Transcribe only part of the material below: the lines from the one containing "26: (454, 218, 0.89)" through the one containing "51: (360, 485, 0.84)", inclusive, exactly as written.
────────────────────────────────────────
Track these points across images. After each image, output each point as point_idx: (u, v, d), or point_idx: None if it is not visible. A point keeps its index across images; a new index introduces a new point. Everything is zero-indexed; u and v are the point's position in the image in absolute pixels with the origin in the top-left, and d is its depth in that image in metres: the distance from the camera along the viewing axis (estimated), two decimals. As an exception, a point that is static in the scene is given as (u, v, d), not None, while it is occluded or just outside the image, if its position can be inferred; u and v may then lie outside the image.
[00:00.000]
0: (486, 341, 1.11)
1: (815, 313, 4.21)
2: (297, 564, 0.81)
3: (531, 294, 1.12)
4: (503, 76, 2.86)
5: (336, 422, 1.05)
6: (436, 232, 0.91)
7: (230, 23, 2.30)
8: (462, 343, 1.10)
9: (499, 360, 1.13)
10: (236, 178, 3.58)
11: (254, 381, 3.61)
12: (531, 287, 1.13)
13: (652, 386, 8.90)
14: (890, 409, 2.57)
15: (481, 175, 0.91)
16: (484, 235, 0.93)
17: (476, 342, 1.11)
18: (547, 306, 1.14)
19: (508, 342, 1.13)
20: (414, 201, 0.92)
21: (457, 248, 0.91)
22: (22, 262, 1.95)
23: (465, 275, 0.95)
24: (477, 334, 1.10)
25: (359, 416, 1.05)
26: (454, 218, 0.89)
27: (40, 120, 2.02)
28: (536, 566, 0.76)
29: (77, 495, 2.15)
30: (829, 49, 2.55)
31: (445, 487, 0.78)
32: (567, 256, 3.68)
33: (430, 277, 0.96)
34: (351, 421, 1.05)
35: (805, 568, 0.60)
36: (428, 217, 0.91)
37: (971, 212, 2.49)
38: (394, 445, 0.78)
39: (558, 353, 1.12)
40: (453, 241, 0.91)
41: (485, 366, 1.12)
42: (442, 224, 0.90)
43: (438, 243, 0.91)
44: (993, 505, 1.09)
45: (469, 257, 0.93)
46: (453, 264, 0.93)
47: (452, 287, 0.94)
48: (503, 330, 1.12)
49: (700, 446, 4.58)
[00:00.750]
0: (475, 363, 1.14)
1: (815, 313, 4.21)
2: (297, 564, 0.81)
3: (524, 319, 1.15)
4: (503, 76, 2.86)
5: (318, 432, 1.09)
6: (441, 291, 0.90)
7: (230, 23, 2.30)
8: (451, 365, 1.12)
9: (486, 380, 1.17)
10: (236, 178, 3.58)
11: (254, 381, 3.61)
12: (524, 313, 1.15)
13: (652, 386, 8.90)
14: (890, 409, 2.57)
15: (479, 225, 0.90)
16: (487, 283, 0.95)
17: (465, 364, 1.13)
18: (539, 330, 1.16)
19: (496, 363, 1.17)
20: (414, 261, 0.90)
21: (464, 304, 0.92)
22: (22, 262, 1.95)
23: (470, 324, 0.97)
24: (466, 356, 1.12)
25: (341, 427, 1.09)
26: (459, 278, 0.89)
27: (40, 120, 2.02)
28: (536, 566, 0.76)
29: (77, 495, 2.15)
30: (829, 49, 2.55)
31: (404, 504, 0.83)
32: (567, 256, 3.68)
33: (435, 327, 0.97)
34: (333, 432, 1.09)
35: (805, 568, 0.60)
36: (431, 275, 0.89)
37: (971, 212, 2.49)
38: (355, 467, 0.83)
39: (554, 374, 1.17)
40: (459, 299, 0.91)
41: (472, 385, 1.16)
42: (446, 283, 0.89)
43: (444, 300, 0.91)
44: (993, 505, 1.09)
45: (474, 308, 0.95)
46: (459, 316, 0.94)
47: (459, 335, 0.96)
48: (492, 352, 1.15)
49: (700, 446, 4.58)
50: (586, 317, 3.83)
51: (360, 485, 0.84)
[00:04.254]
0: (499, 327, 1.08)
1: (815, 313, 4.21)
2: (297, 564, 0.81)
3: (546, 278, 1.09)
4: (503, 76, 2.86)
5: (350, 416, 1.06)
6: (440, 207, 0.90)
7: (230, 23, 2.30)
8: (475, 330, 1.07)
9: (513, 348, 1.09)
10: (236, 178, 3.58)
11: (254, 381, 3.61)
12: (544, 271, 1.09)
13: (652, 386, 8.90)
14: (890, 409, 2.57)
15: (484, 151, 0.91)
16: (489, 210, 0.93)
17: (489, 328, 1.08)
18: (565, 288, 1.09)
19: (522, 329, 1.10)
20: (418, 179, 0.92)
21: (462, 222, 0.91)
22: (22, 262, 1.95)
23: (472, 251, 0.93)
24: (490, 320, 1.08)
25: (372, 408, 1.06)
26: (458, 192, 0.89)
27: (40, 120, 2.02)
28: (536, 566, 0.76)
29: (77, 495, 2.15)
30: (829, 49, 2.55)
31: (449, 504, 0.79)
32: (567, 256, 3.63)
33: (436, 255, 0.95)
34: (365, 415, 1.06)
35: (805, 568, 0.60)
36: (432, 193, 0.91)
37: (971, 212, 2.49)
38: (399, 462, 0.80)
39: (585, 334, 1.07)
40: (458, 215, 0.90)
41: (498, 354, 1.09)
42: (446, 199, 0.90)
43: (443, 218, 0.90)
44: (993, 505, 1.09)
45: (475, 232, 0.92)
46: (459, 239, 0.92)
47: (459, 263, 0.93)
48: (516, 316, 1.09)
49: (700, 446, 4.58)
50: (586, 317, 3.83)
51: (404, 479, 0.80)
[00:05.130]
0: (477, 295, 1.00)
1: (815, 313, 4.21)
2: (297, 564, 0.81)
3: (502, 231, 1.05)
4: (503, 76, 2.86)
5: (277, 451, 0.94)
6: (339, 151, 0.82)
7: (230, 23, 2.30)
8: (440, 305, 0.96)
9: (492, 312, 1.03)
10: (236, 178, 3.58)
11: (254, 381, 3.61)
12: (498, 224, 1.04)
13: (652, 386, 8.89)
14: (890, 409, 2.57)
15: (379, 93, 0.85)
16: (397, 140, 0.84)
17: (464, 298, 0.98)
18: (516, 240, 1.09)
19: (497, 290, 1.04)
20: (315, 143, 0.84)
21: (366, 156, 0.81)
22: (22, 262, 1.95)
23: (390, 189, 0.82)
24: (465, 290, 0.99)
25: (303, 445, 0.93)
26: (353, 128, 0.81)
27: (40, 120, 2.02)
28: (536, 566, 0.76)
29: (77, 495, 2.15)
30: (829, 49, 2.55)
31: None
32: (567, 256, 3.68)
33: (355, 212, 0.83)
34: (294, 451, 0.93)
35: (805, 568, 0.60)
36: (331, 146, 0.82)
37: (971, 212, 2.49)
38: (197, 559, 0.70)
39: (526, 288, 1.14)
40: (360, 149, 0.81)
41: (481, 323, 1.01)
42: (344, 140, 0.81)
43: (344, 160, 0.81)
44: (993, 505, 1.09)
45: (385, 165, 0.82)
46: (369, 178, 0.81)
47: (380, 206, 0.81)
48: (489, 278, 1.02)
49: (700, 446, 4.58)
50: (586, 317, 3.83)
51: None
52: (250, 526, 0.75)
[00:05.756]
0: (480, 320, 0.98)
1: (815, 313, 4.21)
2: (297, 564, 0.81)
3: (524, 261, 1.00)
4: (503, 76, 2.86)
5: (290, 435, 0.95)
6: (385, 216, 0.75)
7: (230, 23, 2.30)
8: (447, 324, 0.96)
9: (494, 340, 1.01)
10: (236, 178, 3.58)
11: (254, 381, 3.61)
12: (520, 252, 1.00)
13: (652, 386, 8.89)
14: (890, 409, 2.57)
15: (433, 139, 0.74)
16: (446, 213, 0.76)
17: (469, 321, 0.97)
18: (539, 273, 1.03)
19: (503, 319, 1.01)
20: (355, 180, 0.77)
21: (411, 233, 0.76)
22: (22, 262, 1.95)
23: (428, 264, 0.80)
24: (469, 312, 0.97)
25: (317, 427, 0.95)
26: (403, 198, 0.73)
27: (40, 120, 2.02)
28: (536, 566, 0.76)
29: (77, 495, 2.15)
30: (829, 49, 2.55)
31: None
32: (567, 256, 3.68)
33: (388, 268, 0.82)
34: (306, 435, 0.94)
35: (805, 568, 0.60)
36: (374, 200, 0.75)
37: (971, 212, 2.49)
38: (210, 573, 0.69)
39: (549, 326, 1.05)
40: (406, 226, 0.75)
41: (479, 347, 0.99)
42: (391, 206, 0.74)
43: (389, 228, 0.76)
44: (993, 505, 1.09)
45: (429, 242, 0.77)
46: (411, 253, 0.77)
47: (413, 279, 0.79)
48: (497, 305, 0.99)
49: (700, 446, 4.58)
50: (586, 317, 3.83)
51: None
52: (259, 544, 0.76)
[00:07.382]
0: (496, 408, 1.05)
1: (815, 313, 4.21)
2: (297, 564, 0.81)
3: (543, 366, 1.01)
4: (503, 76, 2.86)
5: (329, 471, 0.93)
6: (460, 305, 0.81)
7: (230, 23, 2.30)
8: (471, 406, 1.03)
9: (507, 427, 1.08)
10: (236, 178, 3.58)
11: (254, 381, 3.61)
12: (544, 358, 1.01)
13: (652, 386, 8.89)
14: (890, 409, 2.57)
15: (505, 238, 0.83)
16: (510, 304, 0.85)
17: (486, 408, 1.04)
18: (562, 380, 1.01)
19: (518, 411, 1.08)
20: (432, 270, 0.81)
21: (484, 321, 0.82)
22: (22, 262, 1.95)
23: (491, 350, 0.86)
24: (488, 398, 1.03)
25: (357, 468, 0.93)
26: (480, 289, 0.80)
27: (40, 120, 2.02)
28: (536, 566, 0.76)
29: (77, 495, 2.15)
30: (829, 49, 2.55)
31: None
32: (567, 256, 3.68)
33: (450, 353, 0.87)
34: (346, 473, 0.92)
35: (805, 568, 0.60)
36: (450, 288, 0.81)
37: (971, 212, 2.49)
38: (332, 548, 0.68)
────────────────────────────────────────
■ Reply:
26: (454, 218, 0.89)
27: (40, 120, 2.02)
28: (536, 566, 0.76)
29: (77, 495, 2.15)
30: (829, 49, 2.55)
31: (445, 487, 0.78)
32: (567, 256, 3.68)
33: (430, 277, 0.96)
34: (351, 421, 1.05)
35: (805, 568, 0.60)
36: (428, 217, 0.91)
37: (971, 212, 2.49)
38: (394, 445, 0.78)
39: (558, 353, 1.12)
40: (453, 241, 0.91)
41: (485, 366, 1.12)
42: (442, 224, 0.90)
43: (438, 243, 0.91)
44: (993, 505, 1.09)
45: (469, 257, 0.93)
46: (453, 264, 0.93)
47: (452, 287, 0.94)
48: (503, 330, 1.12)
49: (700, 446, 4.58)
[00:00.750]
0: (475, 363, 1.14)
1: (815, 313, 4.21)
2: (297, 564, 0.81)
3: (524, 319, 1.15)
4: (503, 76, 2.86)
5: (318, 432, 1.09)
6: (441, 291, 0.90)
7: (230, 23, 2.30)
8: (451, 365, 1.12)
9: (486, 380, 1.17)
10: (236, 178, 3.58)
11: (254, 381, 3.61)
12: (524, 313, 1.15)
13: (652, 386, 8.90)
14: (890, 409, 2.57)
15: (479, 225, 0.90)
16: (487, 283, 0.95)
17: (465, 364, 1.13)
18: (539, 330, 1.16)
19: (496, 363, 1.17)
20: (414, 261, 0.90)
21: (464, 304, 0.92)
22: (22, 262, 1.95)
23: (470, 324, 0.97)
24: (466, 356, 1.12)
25: (341, 427, 1.09)
26: (459, 278, 0.89)
27: (40, 120, 2.02)
28: (536, 566, 0.76)
29: (77, 495, 2.15)
30: (829, 49, 2.55)
31: (404, 504, 0.83)
32: (567, 256, 3.68)
33: (435, 327, 0.97)
34: (333, 432, 1.09)
35: (805, 568, 0.60)
36: (431, 275, 0.89)
37: (971, 212, 2.49)
38: (355, 467, 0.83)
39: (554, 374, 1.17)
40: (459, 299, 0.91)
41: (472, 385, 1.16)
42: (446, 283, 0.89)
43: (444, 300, 0.91)
44: (993, 505, 1.09)
45: (474, 308, 0.95)
46: (459, 316, 0.94)
47: (459, 335, 0.96)
48: (492, 352, 1.15)
49: (700, 446, 4.58)
50: (586, 317, 3.83)
51: (360, 485, 0.84)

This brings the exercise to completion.